We've already done an installment of "Own/Drive/Crush" with bargain-priced Mustangs. Now it's the Camaro's turn. We're going to have so fun with this one.
Our only criteria was that the Camaros in question had to be nice cars that you could buy, drive home, and be proud of as-in. They had to be V8s, and they had to be under $20,000.
We actually came in way under budget on all three, with the most expensive Camaro being this 1978 model. It's been restored and modified just a bit, and it looks terrific in metallic blue with pearl white racing stripes.
This Camaro costs $16,500, and that gets you a warmed-over 350, a modern stereo, and a leak-free drivetrain. The ad refers to the exterior as a "6.5 out of 10," but it looks pretty nice from the photos.
While we'd prefer an original or restored Z/28, this is a nice alternative that someone could be very proud of. We definitely like what we see.
Moving on, we've got this very nice 1986 Camaro IROC-Z in yellow. We see a lot of red, black, and white IROC-Zs, but these yellow ones are rare. It's a shame, because these cars look really cool in yellow.
This one is powered by a throttle body injected (TBI) 305 cubic inch V8. We'd love to see a TPI in here instead, but we won't complain too much. Like we said, these cars are rare, and this one is in really nice shape!
Best of all, though, this one has a manual transmission! That's a big win in our book – muscle cars (or pony cars, if you want to get pedantic) are so much better with three pedals. This one will set you back $10,995.
Our final selection is the newest, the fastest, and the least expensive. It's a 1998 Camaro Z28 in a deep metallic red with a tan leather interior.

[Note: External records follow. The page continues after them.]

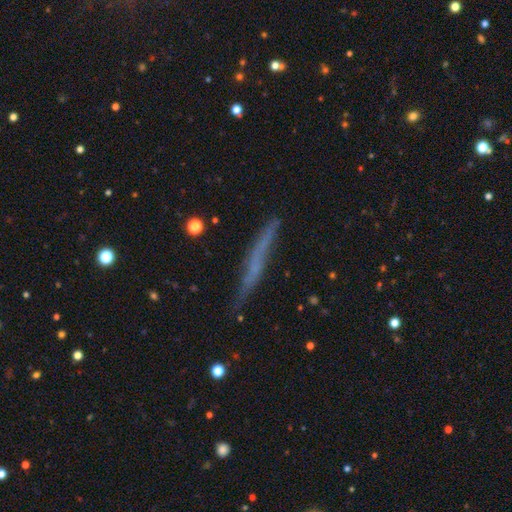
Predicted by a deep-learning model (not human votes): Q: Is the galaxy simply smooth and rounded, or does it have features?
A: featured or disk — 45%.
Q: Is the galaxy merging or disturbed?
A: none — 79%.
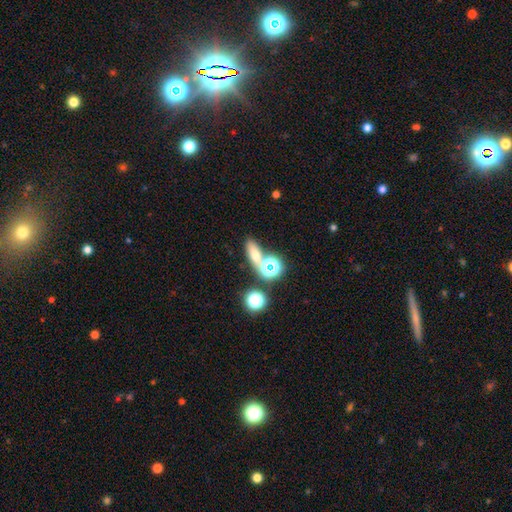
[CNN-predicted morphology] smooth 59%, star or artifact 26%, featured or disk 15%. Down the decision tree: how rounded — in between (55%); merging — none (61%).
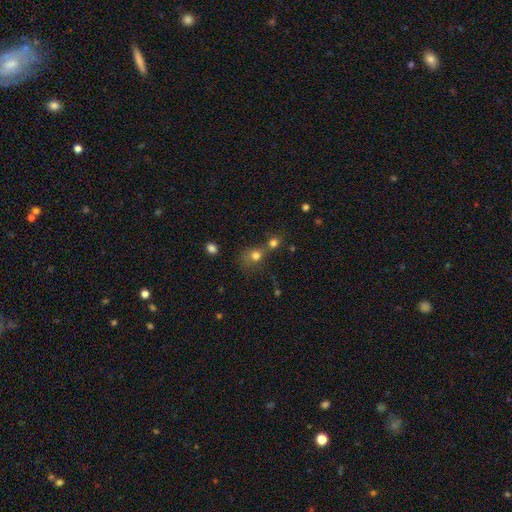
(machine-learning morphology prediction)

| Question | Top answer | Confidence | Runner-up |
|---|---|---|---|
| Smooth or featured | smooth | 75% | star or artifact (15%) |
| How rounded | round | 76% | in between (23%) |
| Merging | merger | 43% | none (38%) |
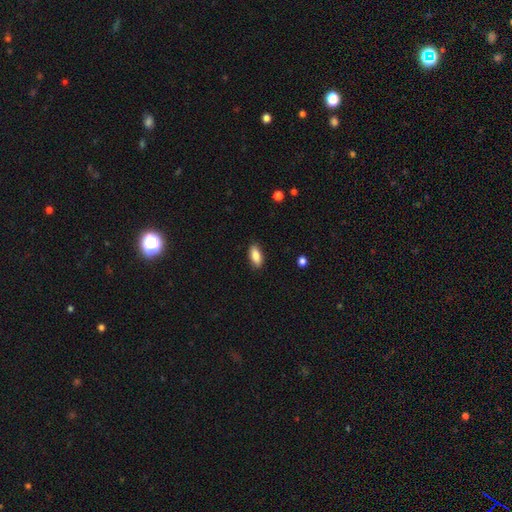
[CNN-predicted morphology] Smooth or featured? Predicted: smooth (p=0.85). How rounded? Predicted: in between (p=0.85). Merging? Predicted: none (p=0.88).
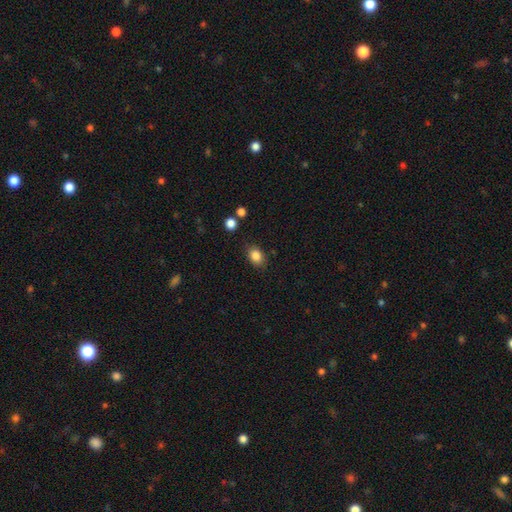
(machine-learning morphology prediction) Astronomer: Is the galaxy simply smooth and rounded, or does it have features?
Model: smooth — 84%.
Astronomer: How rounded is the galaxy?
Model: in between — 67%.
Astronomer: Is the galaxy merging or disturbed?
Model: none — 79%.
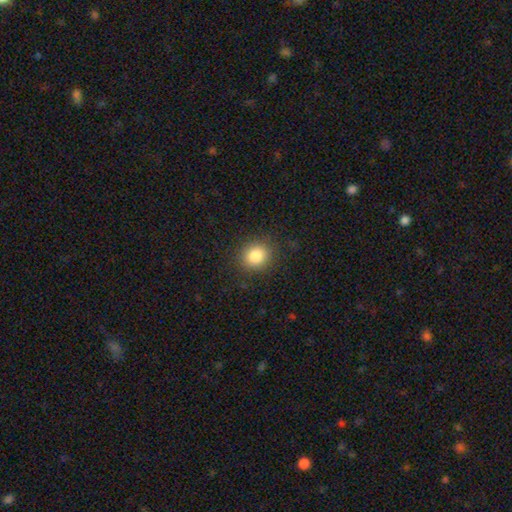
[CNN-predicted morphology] type=smooth (84%); roundness=round (83%); merging=none (89%).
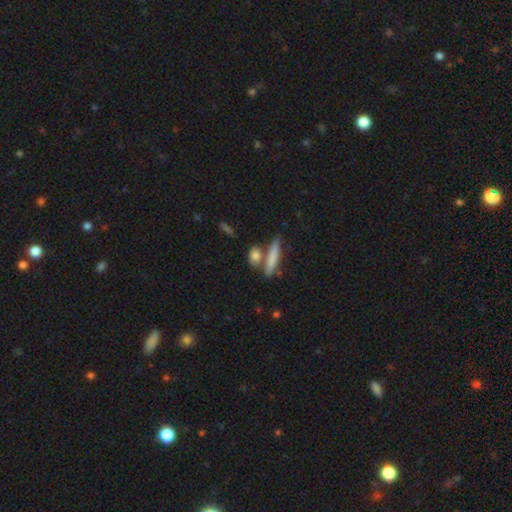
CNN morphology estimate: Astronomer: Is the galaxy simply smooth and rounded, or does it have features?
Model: smooth — 77%.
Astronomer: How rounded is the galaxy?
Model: cigar-shaped — 41% (runner-up: in between, 38%).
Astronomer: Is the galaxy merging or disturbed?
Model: none — 62%.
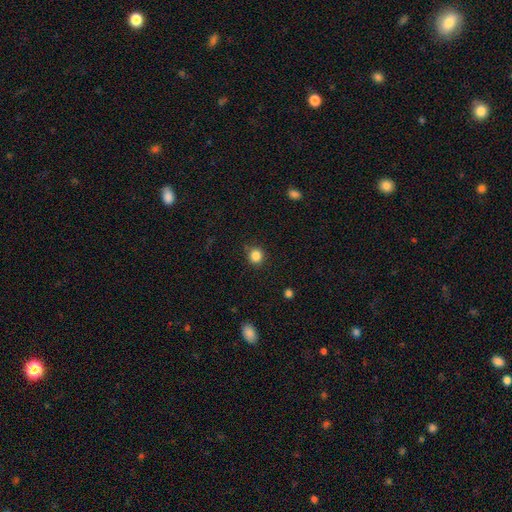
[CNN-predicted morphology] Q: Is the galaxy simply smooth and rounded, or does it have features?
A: smooth — 85%.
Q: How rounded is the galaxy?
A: round — 91%.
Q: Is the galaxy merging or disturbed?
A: none — 87%.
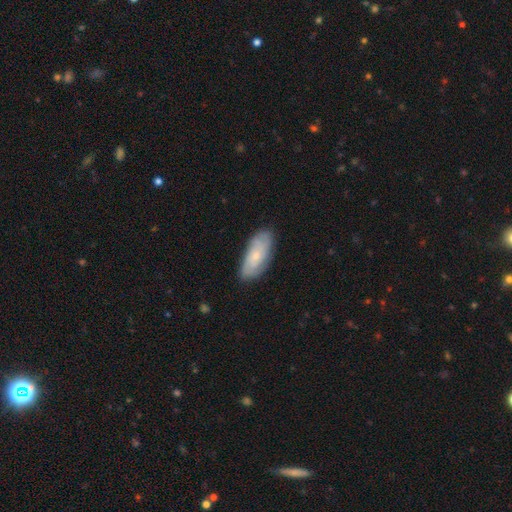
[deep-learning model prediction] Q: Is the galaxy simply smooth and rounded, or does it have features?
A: smooth — 50%.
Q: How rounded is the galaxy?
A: in between — 83%.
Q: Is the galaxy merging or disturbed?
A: none — 79%.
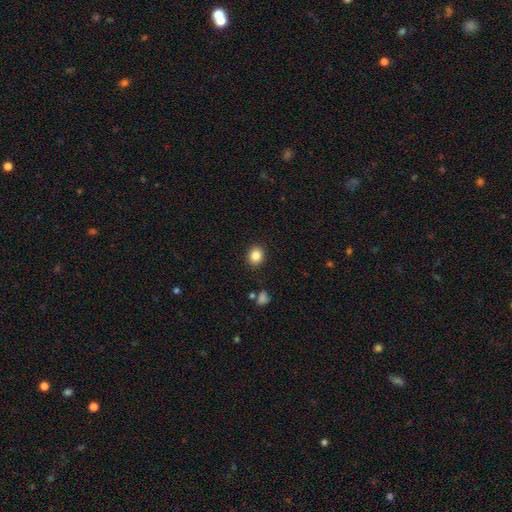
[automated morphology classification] Smooth or featured? Predicted: smooth (p=0.85). How rounded? Predicted: round (p=0.69). Merging? Predicted: none (p=0.89).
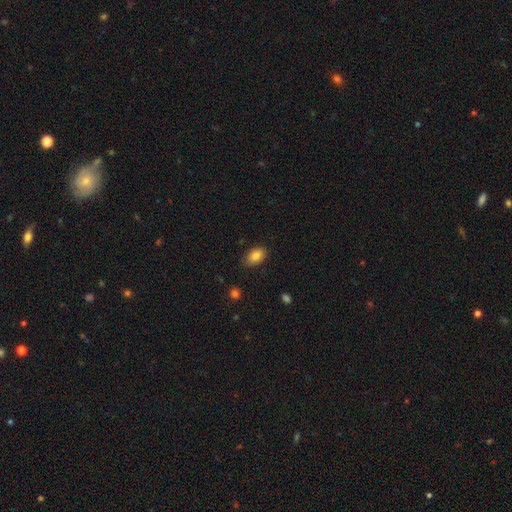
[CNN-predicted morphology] Smooth or featured?
  - smooth: 86% *
  - star or artifact: 8%
  - featured or disk: 6%
How rounded?
  - in between: 88% *
  - round: 10%
  - cigar-shaped: 2%
Merging?
  - none: 81% *
  - minor disturbance: 15%
  - major disturbance: 3%
  - merger: 1%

The "catfish" Camaros were powered by the legendary LS1 V8. Car enthusiasts love these powerful engines, and we've seen them swapped into everything from Miatas to monster trucks.
For just $10,000, you could have your own LS1 to park in the garage, but we're not so sure we would. Call us shallow, but we just can't get over that catfish styling. Sorry, readers – this is the one we're sending to the crusher.
So that leaves the '78 and the '86. As much as we like the '78, it feels like it was personalized for someone else's taste. It'd never truly feel like our car, but we'd love to drive it just the same.
That leaves the '86 IROC-Z. We'd be happy to own this car – it's in excellent condition, in a cool color, with a manual transmission. That's a winner in our book.